Lear meets the energy vampire

Akira Kurosawa's "Ran" remains a bloody and spectacular depiction of doomsday karma -- and the trickle-down theory of anarchy.

Sep 21, 2000 | For people who grow up loving movies, returning to the work of favorite actors or directors can be as jarring and illuminating as blowing the dust off a family photo album. Even if our judgments about films are identical the second time around, our emotional reactions, if we've grown at all, change or deepen. Rediscovery becomes self-discovery, and the sparkle on the screen casts a mysterious tunneling light.

Two wildly different reissues have snared me in that mesmeric spell. Recently rewatching "Ran," Akira Kurosawa's masterpiece, I was struck by an echo of David Lynch's marvelous "The Straight Story." The aging hero of Lynch's film illustrates the strength of family with sticks: You can break a single stick, he says, but you can never break a bundle. The tragic hero of Kurosawa's movie says the same thing about arrows -- but his youngest son manages to snap a bundle on his knee. I always admired "Ran." This time I loved it. That's partly because of Kurosawa's refusal in his old age to soften his worldview or his storytelling. What came off as virtuosic in 1985 now also seems valiant.

On a less grand level, I also got more out of seeing Monte Hellman's cult film "Two-Lane Blacktop" last week than I did nearly 30 years ago. Seeing it in 1971, hyped with an awful quote from Esquire calling it "the movie of the year," I thought it was both spare and overblown. Now the wispy and elusive premise -- a cross-country car race that peters out -- registers as a marvelous showcase for a character actor whose earthy volatility I grew to revere: late, great Warren Oates.

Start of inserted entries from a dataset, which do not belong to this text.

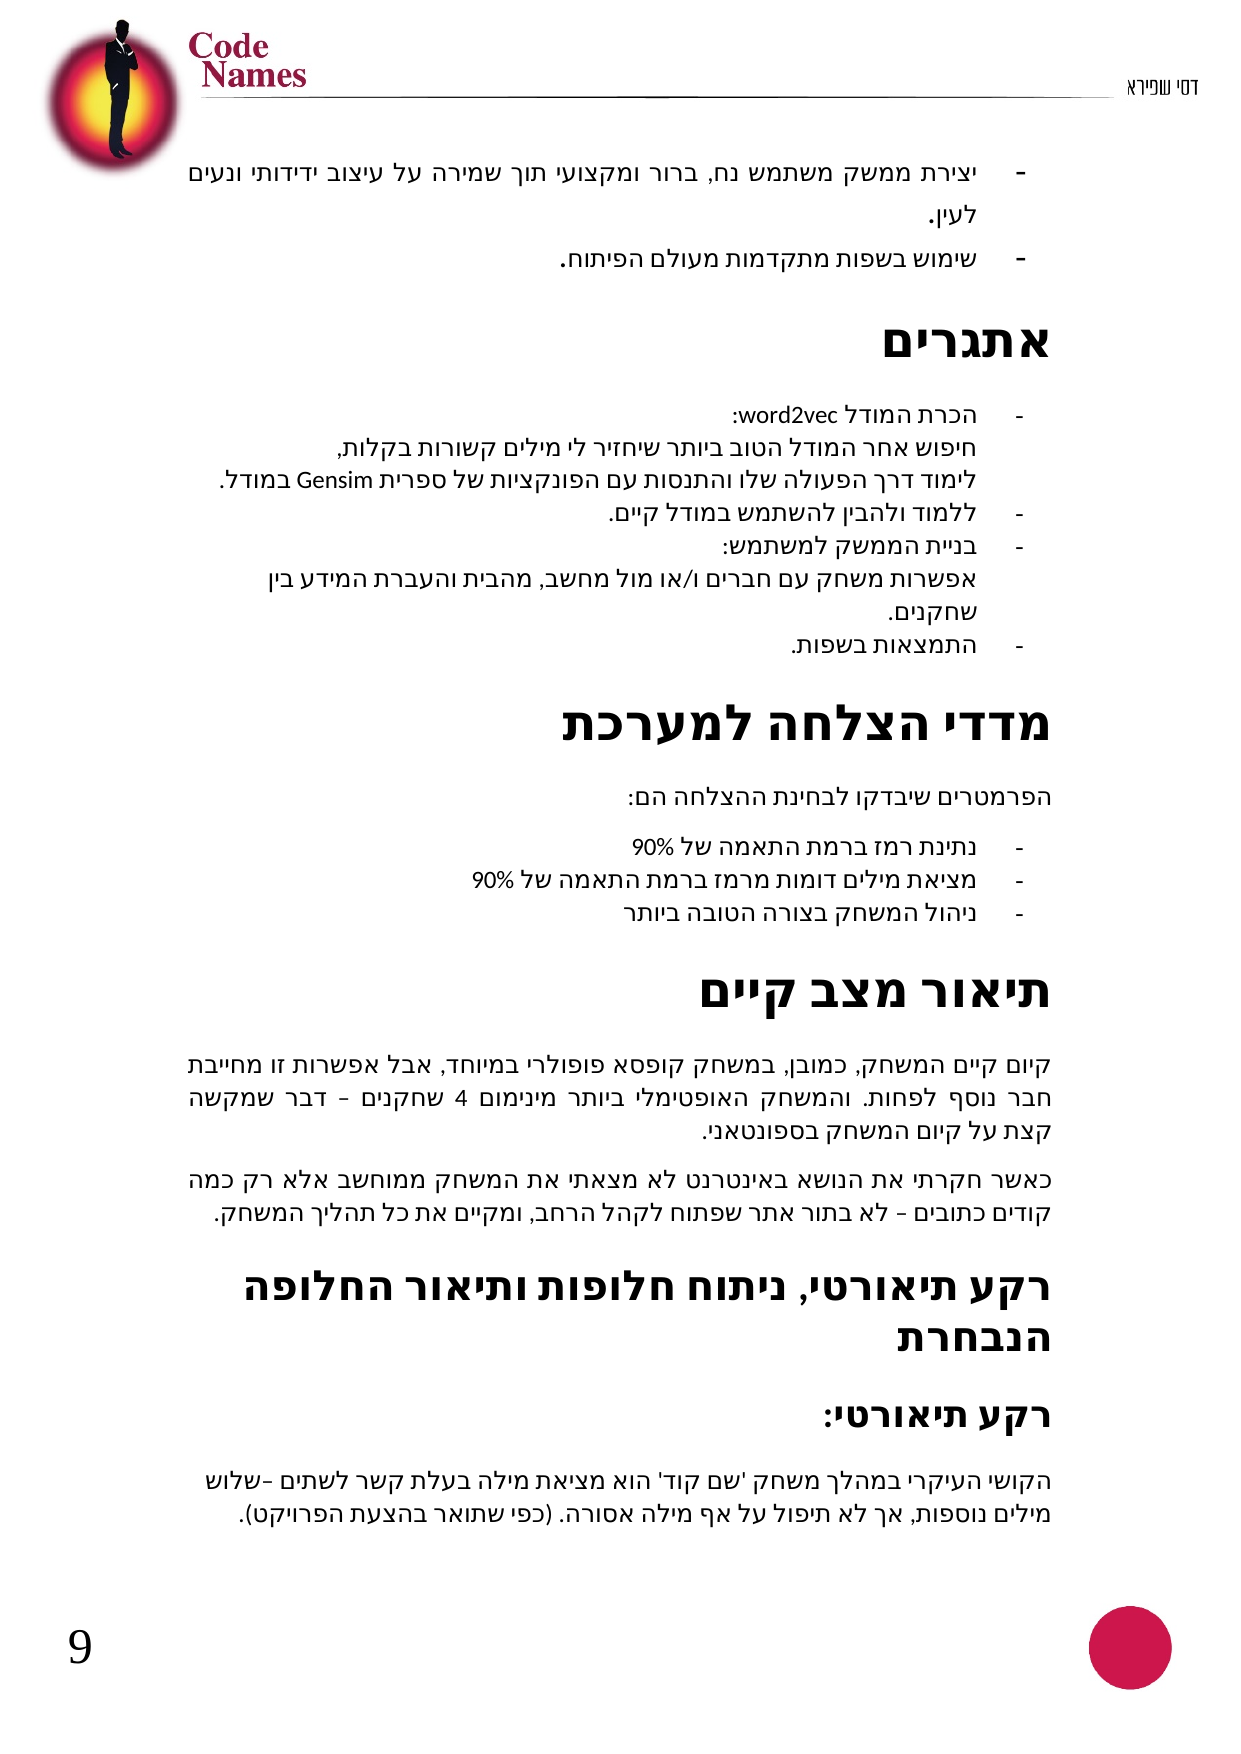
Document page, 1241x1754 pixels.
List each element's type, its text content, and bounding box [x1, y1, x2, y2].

picture [0, 0, 1234, 189]
list מציאת מילים דומות מרמז ברמת התאמה של 90% [187, 864, 1015, 894]
subtitle אתגרים [187, 309, 1053, 370]
subtitle רקע תיאורטי, ניתוח חלופות ותיאור החלופה הנבחרת [187, 1260, 1053, 1361]
list שימוש בשפות מתקדמות מעולם הפיתוח. [187, 236, 1015, 276]
subtitle מדדי הצלחה למערכת [187, 691, 1053, 752]
text קיום קיים המשחק, כמובן, במשחק קופסא פופולרי במיוחד, אבל אפשרות זו מחייבת חבר נוסף לפחות. והמשחק האופטימלי ביותר מינימום 4 שחקנים – דבר שמקשה קצת על קיום המשחק בספונטאני. [187, 1049, 1053, 1146]
list חיפוש אחר המודל הטוב ביותר שיחזיר לי מילים קשורות בקלות, [187, 432, 978, 462]
list ללמוד ולהבין להשתמש במודל קיים. [187, 498, 1015, 528]
subtitle תיאור מצב קיים [187, 959, 1053, 1020]
list אפשרות משחק עם חברים ו/או מול מחשב, מהבית והעברת המידע בין שחקנים. [187, 563, 978, 627]
text הפרמטרים שיבדקו לבחינת ההצלחה הם: [187, 782, 1053, 812]
subtitle רקע תיאורטי: [187, 1391, 1053, 1436]
list יצירת ממשק משתמש נח, ברור ומקצועי תוך שמירה על עיצוב ידידותי ונעים לעין. [187, 150, 1015, 232]
list בניית הממשק למשתמש: [187, 531, 1015, 561]
list הכרת המודל word2vec: [187, 399, 1015, 429]
list נתינת רמז ברמת התאמה של 90% [187, 831, 1015, 862]
picture [1067, 1581, 1196, 1714]
list ניהול המשחק בצורה הטובה ביותר [187, 897, 1015, 927]
text הקושי העיקרי במהלך משחק 'שם קוד' הוא מציאת מילה בעלת קשר לשתים –שלוש מילים נוספות, אך לא תיפול על אף מילה אסורה. (כפי שתואר בהצעת הפרויקט). [187, 1466, 1053, 1529]
list לימוד דרך הפעולה שלו והתנסות עם הפונקציות של ספרית Gensim במודל. [187, 465, 978, 495]
text כאשר חקרתי את הנושא באינטרנט לא מצאתי את המשחק ממוחשב אלא רק כמה קודים כתובים – לא בתור אתר שפתוח לקהל הרחב, ומקיים את כל תהליך המשחק. [187, 1165, 1053, 1228]
list התמצאות בשפות. [187, 629, 1015, 660]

"Ran," of course, has always been a hair-raising epic. In the new print touring the country (next stop: San Francisco) it doesn't merely pop your eyes, it also makes you feel clearheaded. With a 160-minute running time that gradually accelerates into a gallop, "Ran" has the imaginative force to air out your brains and revivify your senses -- to make you more attentive to life as well as movies. Not just an electric Japanese interpretation of "King Lear," it infuses Shakespeare's tragedy with black-comic elements derived from "Macbeth" and a mystic fervor all Kurosawa's own. "Ran" sums up the sensei's action-film profundity in its ultimate phase.

"Ran" is one of the last big-screen extravaganzas to depict vast and terrifying Nature and the thrill and awfulness of cataclysmic battle without overreliance on special effects. Like the great silent filmmakers, Kurosawa waited for just the right thunderheads to unsettle us with a vision of a mute, ambiguous universe. He also took advantage of every chance to bend natural elements to his creative will -- so that, say, dewy mists around Mount Fuji gave the aftermath of battle a pale, spectral glow. Like a great choreographer-general, he had enough mastery of mass movement to make a flutter of ensigns on a distant hill send a chill charging up your spine. Of course, his inspiration comes from his subject: a man's confrontation with his destiny.

Kurosawa's Lear is a 16th century warlord who has three sons (not three daughters) and a career studded with conquests. Kurosawa's genius is to tell his story so that every step suggests how wild and savage a journey it has been. At the start, this bold, dominating figure, now called Hidetora (Tatsuya Nakadai), is a sacred monster who wants to be a sort of warlord emeritus. He hopes to bequeath power to his oldest son while retaining his own entourage and emblems of command. He hasn't reckoned with the ambition of his successor or the manipulative skill of his heir's wife, who goes for the sexual and political jugular of anyone who invades her sphere.

Kurosawa has a trickle-down theory of anarchy. ("Ran" has been translated as "chaos.") Kurosawa's monarch, like the Bard's, overburdens the bonds of family when he places his security on the shoulders of unsuitable and unready offspring. Hidetora's wishful thinking blinds him to the honesty of his third and youngest son, whom he banishes for bad-mouthing his scheme.